ESPLENDOR E SOMBRA SOBRE A EUROPA, 5/12
"A liberdade de circulação e de residência das pessoas na UE constitui a pedra angular da cidadania da União, estabelecida pelo Tratado de Maastricht em 1992. A supressão gradual das fronteiras internas nos termos dos acordos de Schengen foi seguida da adopção da Directiva 2004/38/CE relativa ao direito de os cidadãos da UE e os membros das suas famílias poderem circular e residir livremente na UE. Não obstante a importância deste direito, dez anos após o prazo de transposição da directiva ainda persistem obstáculos substanciais."(1)
Em 1936-37, Stefan Zweig abandonou definitivamente o seu Éden em Salzburgo; com muita dor, deixou todo o património cultural que foi acumulando ao longo de toda a sua vida. E sentiu na pelo o que é ser refugiado - e ele era um refugiado bem privilegiado!
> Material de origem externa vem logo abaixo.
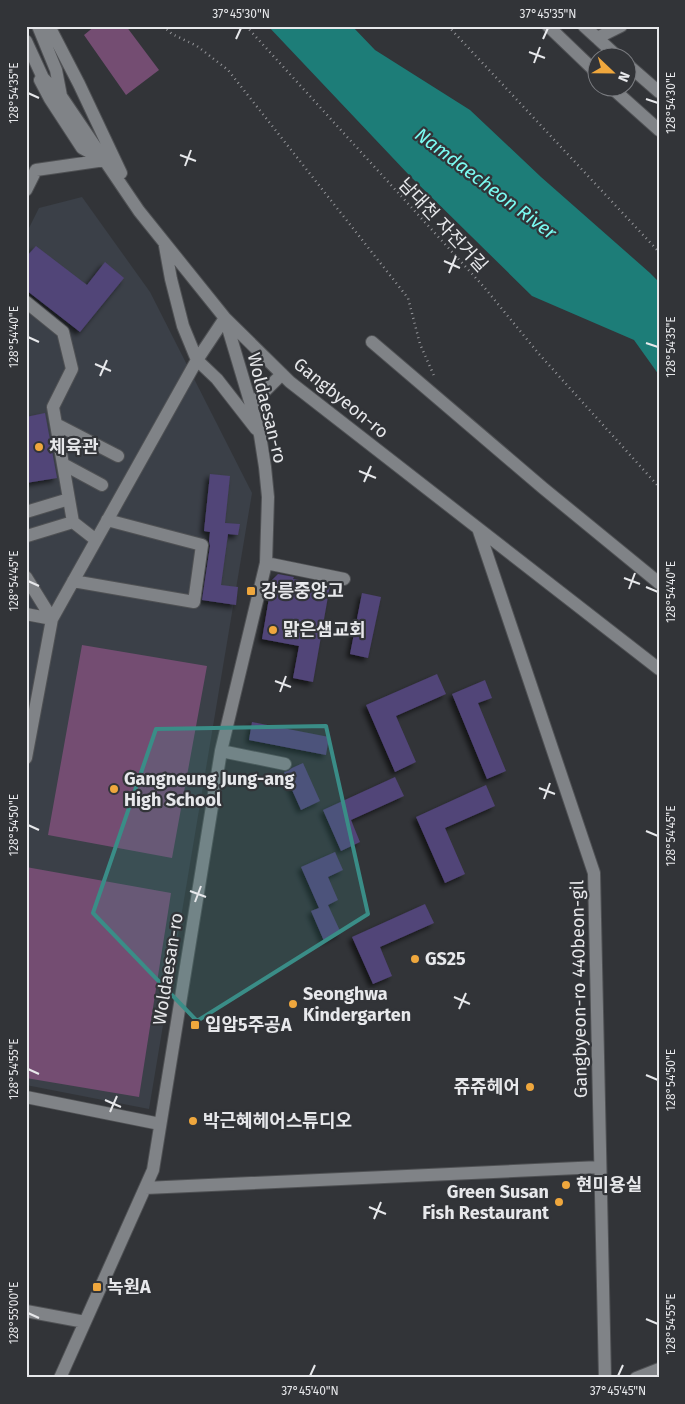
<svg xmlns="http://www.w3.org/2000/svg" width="685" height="1404" font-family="'Fira Sans','Noto Sans KR',sans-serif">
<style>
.built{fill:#3b4048}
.green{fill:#744d72}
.water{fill:#1d7d78}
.building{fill:#514478;filter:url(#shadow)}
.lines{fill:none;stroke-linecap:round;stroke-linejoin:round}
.minor-casing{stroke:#4f5154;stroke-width:14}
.path{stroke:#95969a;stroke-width:2.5;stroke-dasharray:1 4;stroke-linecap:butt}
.minor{stroke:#808387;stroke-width:12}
.marked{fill:#3a8d87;fill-opacity:0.2;stroke:#3a8d87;stroke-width:4;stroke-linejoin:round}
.ticks{fill:none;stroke:#e7e8eb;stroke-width:2}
.poi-dot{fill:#efa73d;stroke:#323438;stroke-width:2}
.labels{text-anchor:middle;stroke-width:4.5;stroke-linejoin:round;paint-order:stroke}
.street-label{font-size:18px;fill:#e7e8eb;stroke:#323438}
.poi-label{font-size:18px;font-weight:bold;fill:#e7e8eb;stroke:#323438;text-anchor:start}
.water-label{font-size:19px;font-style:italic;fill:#7bfbf2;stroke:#323438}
.neatline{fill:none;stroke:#e7e8eb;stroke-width:2}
.ticks-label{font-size:12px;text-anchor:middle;fill:#e7e8eb}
</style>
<defs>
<filter id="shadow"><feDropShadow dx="-3.5" dy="3.5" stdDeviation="2.5" flood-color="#0009"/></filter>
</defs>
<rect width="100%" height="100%" fill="#323438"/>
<!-- built -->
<path class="built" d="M82,197l68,95 102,201 -103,616 -123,-24v-851l13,-26z"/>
<!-- green -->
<path class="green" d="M95,26h31l33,44 -33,25 -42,-60z
M82,645l125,21 -35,192 -124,-23z
M26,867l145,26 -32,204 -113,-19z"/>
<!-- water -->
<path class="water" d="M268,26h84l23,24 95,60 71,67 109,96 9,9v93l-25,-35 -102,-44 -123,-121z"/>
<!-- building -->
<path class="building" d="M36,246l51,39 18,-23 19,16 -44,54 -54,-42v-33z
M45,413l12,65 -31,5v-66z
M210,474l20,2 -5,47 15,1 -2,11 -10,-1 -7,51 17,2 -2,18 -34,-5 8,-54 -1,-5 1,-9 -6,-1z
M278,574l16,3 -1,2 37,6 -17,97 -20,-4 6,-32 -37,-7 10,-59z
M362,593l19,4 -13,61 -18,-4z
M437,674l9,20 -50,22 20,46 -21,10 -29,-67z
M485,680l7,18 -14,5 28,68 -19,8 -35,-85z
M252,722l77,15 -3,18 -77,-15z
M303,763l17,38 -19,9 -17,-38 4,-1 4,-3z
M395,777l9,19 -53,24 9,22 -19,9 -18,-41z
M486,785l9,21 -50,22 20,46 -20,9 -29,-66z
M335,852l8,18 -15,7 10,23 -10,5 13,28 -17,8 -13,-30 8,-3 -18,-41z
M425,904l9,19 -54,24 12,29 -19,8 -21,-47z"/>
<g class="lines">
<defs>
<path id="minor" d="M38,26l18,44 5,26
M49,26l30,58 42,89
M548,26l50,48
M584,26l35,32
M597,38l24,-12
M26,41l17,37 18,18 78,115 86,107 65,64 369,287
M628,65l31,27
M40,80l10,19 32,49 20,11
M612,88l47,42
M26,190l10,-20 69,-10
M165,246l6,33 12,47 14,34 20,19 39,50
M26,302l37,30 9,37 -19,38 20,115 23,18
M372,342l171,146 116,95
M251,405l31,-31
M56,424l62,32
M63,464l39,21
M26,512l43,-13
M478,528l116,345 11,505
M27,536l46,-14
M266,563l78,16
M26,577l26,42
M73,581l121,21 8,-57 -95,-25
M26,614l26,5
M221,751l64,13
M26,758l26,-139 145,-259 28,-42
M26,1097l134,27
M145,1188l455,-21
M26,1311l59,11
M60,1378l93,-208 68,-419 45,-188 2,-66 -3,-30 -5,-32 -35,-117
M636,1378l23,-9"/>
</defs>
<!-- minor casing -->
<use href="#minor" class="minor-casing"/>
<!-- path -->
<path class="path" d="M163,26l9,8 25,12 31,24 180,228 12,46 15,34
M246,26l238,261 55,67 120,133
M448,26l211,226"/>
<!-- minor -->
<use href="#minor" class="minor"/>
</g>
<!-- marked area -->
<path class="marked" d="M326,726l42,188 -171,107 -104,-108 63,-184z"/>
<!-- ticks -->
<path class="ticks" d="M236,39l5,-11M543,39l5,-11M529,52l16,6M534,63l6,-16M28,93l11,5M646,99l12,4M180,155l16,6M185,166l6,-16M444,261l16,7M449,273l7,-17M28,337l11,5M646,343l12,4M95,364l16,7M100,376l7,-16M359,471l17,7M364,482l7,-16M624,578l16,6M28,581l11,5M646,587l12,5M629,589l6,-16M275,681l16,6M280,692l6,-16M539,788l16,6M544,799l6,-16M28,825l11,5M646,831l12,5M190,891l16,6M195,902l6,-16M454,997l16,7M459,1009l7,-16M28,1069l11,5M646,1075l12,5M105,1100l16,7M110,1112l7,-16M369,1207l17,7M374,1219l7,-17M28,1313l11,5M646,1319l12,5M310,1376l5,-11M618,1376l5,-11"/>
<!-- markers -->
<g class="poi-dot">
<circle cx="39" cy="447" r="5"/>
<rect x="246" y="586" width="10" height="10" rx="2.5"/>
<circle cx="273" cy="630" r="5"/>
<circle cx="114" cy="789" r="5"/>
<circle cx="415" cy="959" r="5"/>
<circle cx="293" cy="1004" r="5"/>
<rect x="190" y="1020" width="10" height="10" rx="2.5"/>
<circle cx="530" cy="1087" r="5"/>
<circle cx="193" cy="1121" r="5"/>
<circle cx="566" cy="1185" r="5"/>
<circle cx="559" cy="1202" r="5"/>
<rect x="92" y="1282" width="10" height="10" rx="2.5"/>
</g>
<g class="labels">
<!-- street labels -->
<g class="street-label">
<text transform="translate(443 225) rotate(47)" y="6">남대천 자전거길</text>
<text transform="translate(341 398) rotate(39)" y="6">Gangbyeon-ro</text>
<text transform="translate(267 408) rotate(76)" y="6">Woldaesan-ro</text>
<text transform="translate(168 969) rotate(-81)" y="6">Woldaesan-ro</text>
<text transform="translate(579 989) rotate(-91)" y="6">Gangbyeon-ro 440beon-gil</text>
</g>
<!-- poi labels -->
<g class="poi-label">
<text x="49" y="453">체육관</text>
<text x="261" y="597">강릉중앙고</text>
<text x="283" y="636">맑은샘교회</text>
<text x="124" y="785">Gangneung Jung-ang<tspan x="124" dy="21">High School</tspan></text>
<text x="425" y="965">GS25</text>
<text x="303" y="1000">Seonghwa<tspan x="303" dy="21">Kindergarten</tspan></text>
<text x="205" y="1031">입암5주공A</text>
<text x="520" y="1093" text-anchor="end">쥬쥬헤어</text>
<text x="203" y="1127">박근혜헤어스튜디오</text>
<text x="576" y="1191">현미용실</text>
<text x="549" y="1198" text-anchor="end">Green Susan<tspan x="549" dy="21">Fish Restaurant</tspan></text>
<text x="107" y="1293">녹원A</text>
</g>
<!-- water labels -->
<g class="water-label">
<text transform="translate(486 183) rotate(37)" y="7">Namdaecheon River</text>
</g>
</g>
<!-- border -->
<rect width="685" height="1404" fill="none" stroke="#323438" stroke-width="55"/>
<!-- north arrow -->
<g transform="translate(612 72) rotate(112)"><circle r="24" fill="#323438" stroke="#7a7c80"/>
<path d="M0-4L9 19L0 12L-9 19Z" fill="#efa73d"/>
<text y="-8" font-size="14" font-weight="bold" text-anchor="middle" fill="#e7e8eb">N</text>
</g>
<rect x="28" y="28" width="630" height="1348" class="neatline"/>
<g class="ticks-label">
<text x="241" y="18">37°45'30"N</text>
<text x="548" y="18">37°45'35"N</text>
<text transform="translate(14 93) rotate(-90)" y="4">128°54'35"E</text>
<text transform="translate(671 103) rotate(-90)" y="4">128°54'30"E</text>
<text transform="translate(14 337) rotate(-90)" y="4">128°54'40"E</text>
<text transform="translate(671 347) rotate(-90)" y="4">128°54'35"E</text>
<text transform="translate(14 581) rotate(-90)" y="4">128°54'45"E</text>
<text transform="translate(671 592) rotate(-90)" y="4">128°54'40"E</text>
<text transform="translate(14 825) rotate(-90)" y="4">128°54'50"E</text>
<text transform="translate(671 836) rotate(-90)" y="4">128°54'45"E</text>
<text transform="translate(14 1069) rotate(-90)" y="4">128°54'55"E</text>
<text transform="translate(671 1080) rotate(-90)" y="4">128°54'50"E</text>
<text transform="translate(14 1313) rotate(-90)" y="4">128°55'00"E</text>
<text transform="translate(671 1324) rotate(-90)" y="4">128°54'55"E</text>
<text x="310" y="1395">37°45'40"N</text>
<text x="618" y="1395">37°45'45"N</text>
</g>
</svg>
Está cada vez mais perto dos 60 anos de idade. O vigor do entusiasmo, da esperança e da satisfação é cada vez mais reduzido, o que lhe começa a trazer uma atroz consciência dos tempos que se aproximam.
Deixou Salzburgo, atabalhoadamente, e foi acolhido em Inglaterra, onde nunca se sentiu bem, como se tinha sentido noutros países da Europa continental.
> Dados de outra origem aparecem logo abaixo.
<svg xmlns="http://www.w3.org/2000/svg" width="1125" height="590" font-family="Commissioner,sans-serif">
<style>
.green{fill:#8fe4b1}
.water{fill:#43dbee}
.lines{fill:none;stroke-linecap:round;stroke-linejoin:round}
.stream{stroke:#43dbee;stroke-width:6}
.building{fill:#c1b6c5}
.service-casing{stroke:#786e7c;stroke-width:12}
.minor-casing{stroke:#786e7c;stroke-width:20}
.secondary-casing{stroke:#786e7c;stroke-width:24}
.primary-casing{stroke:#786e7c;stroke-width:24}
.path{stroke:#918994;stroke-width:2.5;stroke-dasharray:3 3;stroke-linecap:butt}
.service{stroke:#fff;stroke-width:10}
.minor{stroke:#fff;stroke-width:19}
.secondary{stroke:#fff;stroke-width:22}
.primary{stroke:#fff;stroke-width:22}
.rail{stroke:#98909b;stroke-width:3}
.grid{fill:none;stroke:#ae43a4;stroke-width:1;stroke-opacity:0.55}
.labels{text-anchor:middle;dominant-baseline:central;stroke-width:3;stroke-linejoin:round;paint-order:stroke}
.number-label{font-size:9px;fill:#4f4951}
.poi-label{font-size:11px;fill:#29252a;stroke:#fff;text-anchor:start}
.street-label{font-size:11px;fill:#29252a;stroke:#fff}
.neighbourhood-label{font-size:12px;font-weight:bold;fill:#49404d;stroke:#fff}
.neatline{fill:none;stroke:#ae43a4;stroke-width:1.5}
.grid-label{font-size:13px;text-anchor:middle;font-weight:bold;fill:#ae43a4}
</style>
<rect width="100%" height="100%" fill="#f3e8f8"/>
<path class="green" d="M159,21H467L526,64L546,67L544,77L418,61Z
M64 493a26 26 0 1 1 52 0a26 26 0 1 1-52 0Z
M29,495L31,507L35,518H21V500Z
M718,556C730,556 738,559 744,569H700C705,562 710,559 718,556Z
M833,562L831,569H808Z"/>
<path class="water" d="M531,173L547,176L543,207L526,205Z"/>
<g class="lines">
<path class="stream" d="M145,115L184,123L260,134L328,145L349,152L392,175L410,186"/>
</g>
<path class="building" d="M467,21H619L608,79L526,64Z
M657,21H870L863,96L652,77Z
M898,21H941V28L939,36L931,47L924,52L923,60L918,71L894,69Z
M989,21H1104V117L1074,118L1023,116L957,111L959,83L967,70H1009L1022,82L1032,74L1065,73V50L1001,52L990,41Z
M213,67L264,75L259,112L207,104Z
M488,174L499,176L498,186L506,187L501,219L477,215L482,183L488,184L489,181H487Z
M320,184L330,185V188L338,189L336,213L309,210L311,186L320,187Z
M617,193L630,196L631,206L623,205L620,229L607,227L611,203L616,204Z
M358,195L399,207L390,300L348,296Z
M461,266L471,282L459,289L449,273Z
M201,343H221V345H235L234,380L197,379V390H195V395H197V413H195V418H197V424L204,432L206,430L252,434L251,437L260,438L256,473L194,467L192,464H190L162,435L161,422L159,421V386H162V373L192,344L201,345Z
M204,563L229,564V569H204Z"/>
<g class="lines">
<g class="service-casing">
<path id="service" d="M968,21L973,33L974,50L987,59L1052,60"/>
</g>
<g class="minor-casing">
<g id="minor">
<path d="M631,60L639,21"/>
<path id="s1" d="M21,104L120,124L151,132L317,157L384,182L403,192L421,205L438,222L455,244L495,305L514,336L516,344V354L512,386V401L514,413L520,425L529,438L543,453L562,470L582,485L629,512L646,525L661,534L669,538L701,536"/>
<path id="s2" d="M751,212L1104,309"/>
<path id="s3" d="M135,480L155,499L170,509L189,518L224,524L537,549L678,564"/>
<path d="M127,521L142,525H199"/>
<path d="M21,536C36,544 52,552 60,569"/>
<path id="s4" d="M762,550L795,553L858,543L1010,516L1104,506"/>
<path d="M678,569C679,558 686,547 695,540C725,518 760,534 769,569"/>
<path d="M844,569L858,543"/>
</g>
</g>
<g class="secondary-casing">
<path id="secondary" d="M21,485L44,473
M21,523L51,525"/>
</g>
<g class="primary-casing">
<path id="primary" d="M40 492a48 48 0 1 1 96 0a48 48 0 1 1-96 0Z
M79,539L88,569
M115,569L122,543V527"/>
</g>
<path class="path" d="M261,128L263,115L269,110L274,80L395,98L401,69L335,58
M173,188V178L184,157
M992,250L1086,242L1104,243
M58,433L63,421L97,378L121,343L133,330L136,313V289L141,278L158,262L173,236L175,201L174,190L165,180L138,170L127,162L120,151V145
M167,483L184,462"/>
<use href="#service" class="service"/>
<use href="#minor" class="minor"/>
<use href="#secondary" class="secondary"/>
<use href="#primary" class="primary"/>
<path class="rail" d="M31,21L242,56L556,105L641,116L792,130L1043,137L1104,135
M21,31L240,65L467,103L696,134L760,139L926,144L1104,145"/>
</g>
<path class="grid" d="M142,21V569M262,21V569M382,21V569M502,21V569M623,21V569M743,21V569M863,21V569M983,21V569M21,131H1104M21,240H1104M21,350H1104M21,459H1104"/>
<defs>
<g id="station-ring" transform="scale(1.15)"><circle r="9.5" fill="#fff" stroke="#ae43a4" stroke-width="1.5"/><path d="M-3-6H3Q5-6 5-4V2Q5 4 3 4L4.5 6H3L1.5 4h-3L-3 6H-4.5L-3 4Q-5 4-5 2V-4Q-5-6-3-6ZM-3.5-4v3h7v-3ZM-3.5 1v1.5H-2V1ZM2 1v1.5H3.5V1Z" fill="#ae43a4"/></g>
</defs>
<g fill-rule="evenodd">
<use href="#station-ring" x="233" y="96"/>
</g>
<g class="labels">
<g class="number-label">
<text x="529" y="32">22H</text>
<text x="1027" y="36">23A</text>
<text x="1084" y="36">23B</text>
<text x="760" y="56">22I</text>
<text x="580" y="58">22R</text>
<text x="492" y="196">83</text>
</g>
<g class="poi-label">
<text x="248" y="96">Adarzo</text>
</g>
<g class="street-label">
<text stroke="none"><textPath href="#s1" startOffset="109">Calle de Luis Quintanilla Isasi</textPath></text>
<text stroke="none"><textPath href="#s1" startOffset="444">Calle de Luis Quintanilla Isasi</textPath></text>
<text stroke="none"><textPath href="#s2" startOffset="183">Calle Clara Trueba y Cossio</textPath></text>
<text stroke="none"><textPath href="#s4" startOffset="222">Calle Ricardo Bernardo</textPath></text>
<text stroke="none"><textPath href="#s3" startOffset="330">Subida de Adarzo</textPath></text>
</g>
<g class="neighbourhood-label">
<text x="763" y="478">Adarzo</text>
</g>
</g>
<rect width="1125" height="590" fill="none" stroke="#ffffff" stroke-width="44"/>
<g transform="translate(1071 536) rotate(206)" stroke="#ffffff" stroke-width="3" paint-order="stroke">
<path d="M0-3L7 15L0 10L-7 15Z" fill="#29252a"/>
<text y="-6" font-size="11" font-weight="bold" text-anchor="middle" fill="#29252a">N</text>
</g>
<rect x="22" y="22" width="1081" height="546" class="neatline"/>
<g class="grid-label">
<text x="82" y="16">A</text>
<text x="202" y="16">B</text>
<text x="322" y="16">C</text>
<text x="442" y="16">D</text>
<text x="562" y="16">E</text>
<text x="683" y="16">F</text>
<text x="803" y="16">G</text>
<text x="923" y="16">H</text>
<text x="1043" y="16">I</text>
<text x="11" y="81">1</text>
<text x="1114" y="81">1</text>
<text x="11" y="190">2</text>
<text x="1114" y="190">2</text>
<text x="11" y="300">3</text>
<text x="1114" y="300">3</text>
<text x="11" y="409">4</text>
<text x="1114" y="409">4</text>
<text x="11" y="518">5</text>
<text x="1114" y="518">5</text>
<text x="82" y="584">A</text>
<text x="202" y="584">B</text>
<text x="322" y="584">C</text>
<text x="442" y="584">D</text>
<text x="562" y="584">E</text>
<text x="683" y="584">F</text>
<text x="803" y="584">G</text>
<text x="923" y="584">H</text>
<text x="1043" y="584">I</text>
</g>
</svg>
Do tempo de Inglaterra, escreve ele a seguinte memória:
[…] só no minuto em que me mandaram entrar numa repartição inglesa, após ter aguardado longamente na sala de espera, sentado no banco dos requerentes, compreendi o que significava a substituição do meu passaporte por um documento estrangeiro. Porque ter um passaporte austríaco foi um direito que me coube. Qualquer funcionário de um consulado austríaco ou da polícia era obrigado a emiti-lo e a entregar-mo na minha qualidade de cidadão de pleno direito. Pelo contrário, o documento estrangeiro que recebi teve de ser solicitado. Tratava-se de um favor solicitado e, além disso, de um favor que me podia ser retirado em qualquer momento. De um dia para o outro, voltei a descer mais um degrau. Ontem ainda hóspede estrangeiro e, por assim dizer, um gentleman que aqui vivia dos seus rendimentos internacionais e pagava os seus impostos, e agora um emigrante, um refugee [refugiado]. Tinha resvalado para uma categoria inferior, embora não desonrosa. Por outro lado, qualquer visto para o estrangeiro que fosse posto naquela folha branca de papel tinha de ser expressamente requisitado, pois em todos os países se desconfiava daquele «tipo» de pessoas a que eu subitamente também pertencia, pessoas sem direitos, sem pátria que, quando se tornavam incómodas ou ficavam tempo de mais, não podiam ser expulsas caso necessário, nem reenviadas para os seus países de origem como as outras. Via-me sempre obrigado a pensar nas palavras que um exilado russo me tinha dito havia anos: «Antigamente o ser humano só tinha um corpo e uma alma. Hoje também precisa de um passaporte, caso contrário não é tratado como uma pessoa.»(2)________________________
(1) http://www.europarl.europa.eu/factsheets/pt/sheet/147/livre-circulacao-de-pessoas
(2) “O Mundo de Ontem, recordações de um europeu”, de Stefan Zweig, publicado pela Assírio & Alvim, reimpressão de 2017, pp. 476-7.